## [Task details]
When you transcribe the entries below, keep the wording exact and omit the pictures.

## [Records for processing]
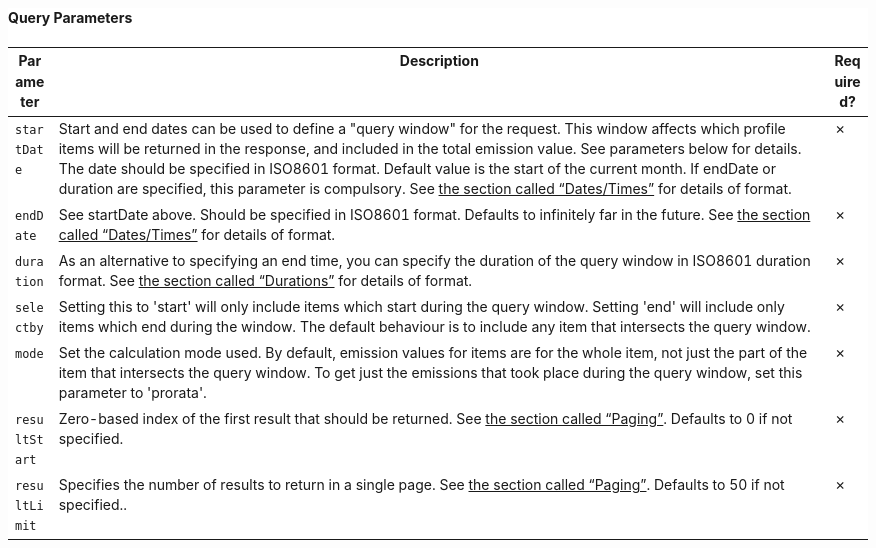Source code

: #### Query Parameters

  Parameter       | Description                                                                                                                                                                                                                                                                                                                                                                                                                                                                                                              |Required?
  ----------------|--------------------------------------------------------------------------------------------------------------------------------------------------------------------------------------------------------------------------------------------------------------------------------------------------------------------------------------------------------------------------------------------------------------------------------------------------------------------------------------------------------------------------|-----------
  `startDate`     | Start and end dates can be used to define a "query window" for the request. This window affects which profile items will be returned in the response, and included in the total emission value. See parameters below for details. The date should be specified in ISO8601 format. Default value is the start of the current month. If endDate or duration are specified, this parameter is compulsory. See [the section called “Dates/Times”](reference.md#dates-times-reference "Dates/Times") for details of format.   |✗
  `endDate`       | See startDate above. Should be specified in ISO8601 format. Defaults to infinitely far in the future. See [the section called “Dates/Times”](reference.md#dates-times-reference "Dates/Times") for details of format.                                                                                                                                                                                                                                                                                                    |✗
  `duration`      | As an alternative to specifying an end time, you can specify the duration of the query window in ISO8601 duration format. See [the section called “Durations”](reference.md#duration-reference "Durations") for details of format.                                                                                                                                                                                                                                                                                       |✗
  `selectby`      | Setting this to 'start' will only include items which start during the query window. Setting 'end' will include only items which end during the window. The default behaviour is to include any item that intersects the query window.                                                                                                                                                                                                                                                                                   |✗
  `mode`          | Set the calculation mode used. By default, emission values for items are for the whole item, not just the part of the item that intersects the query window. To get just the emissions that took place during the query window, set this parameter to 'prorata'.                                                                                                                                                                                                                                                         |✗
  `resultStart`   | Zero-based index of the first result that should be returned. See [the section called “Paging”](advanced.md#paging "Paging"). Defaults to 0 if not specified.                                                                                                                                                                                                                                                                                                                                                            |✗
  `resultLimit`   | Specifies the number of results to return in a single page. See [the section called “Paging”](advanced.md#paging "Paging"). Defaults to 50 if not specified..                                                                                                                                                                                                                                                                                                                                                            |✗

## [Result]
Source code

: #### Query Parameters

  Parameter       | Description                                                                                                                                                                                                                                                                                                                                                                                                                                                                                                              |Required?
  ----------------|--------------------------------------------------------------------------------------------------------------------------------------------------------------------------------------------------------------------------------------------------------------------------------------------------------------------------------------------------------------------------------------------------------------------------------------------------------------------------------------------------------------------------|-----------
  `startDate`     | Start and end dates can be used to define a "query window" for the request. This window affects which profile items will be returned in the response, and included in the total emission value. See parameters below for details. The date should be specified in ISO8601 format. Default value is the start of the current month. If endDate or duration are specified, this parameter is compulsory. See [the section called “Dates/Times”](reference.md#dates-times-reference "Dates/Times") for details of format.   |✗
  `endDate`       | See startDate above. Should be specified in ISO8601 format. Defaults to infinitely far in the future. See [the section called “Dates/Times”](reference.md#dates-times-reference "Dates/Times") for details of format.                                                                                                                                                                                                                                                                                                    |✗
  `duration`      | As an alternative to specifying an end time, you can specify the duration of the query window in ISO8601 duration format. See [the section called “Durations”](reference.md#duration-reference "Durations") for details of format.                                                                                                                                                                                                                                                                                       |✗
  `selectby`      | Setting this to 'start' will only include items which start during the query window. Setting 'end' will include only items which end during the window. The default behaviour is to include any item that intersects the query window.                                                                                                                                                                                                                                                                                   |✗
  `mode`          | Set the calculation mode used. By default, emission values for items are for the whole item, not just the part of the item that intersects the query window. To get just the emissions that took place during the query window, set this parameter to 'prorata'.                                                                                                                                                                                                                                                         |✗
  `resultStart`   | Zero-based index of the first result that should be returned. See [the section called “Paging”](advanced.md#paging "Paging"). Defaults to 0 if not specified.                                                                                                                                                                                                                                                                                                                                                            |✗
  `resultLimit`   | Specifies the number of results to return in a single page. See [the section called “Paging”](advanced.md#paging "Paging"). Defaults to 50 if not specified..                                                                                                                                                                                                                                                                                                                                                            |✗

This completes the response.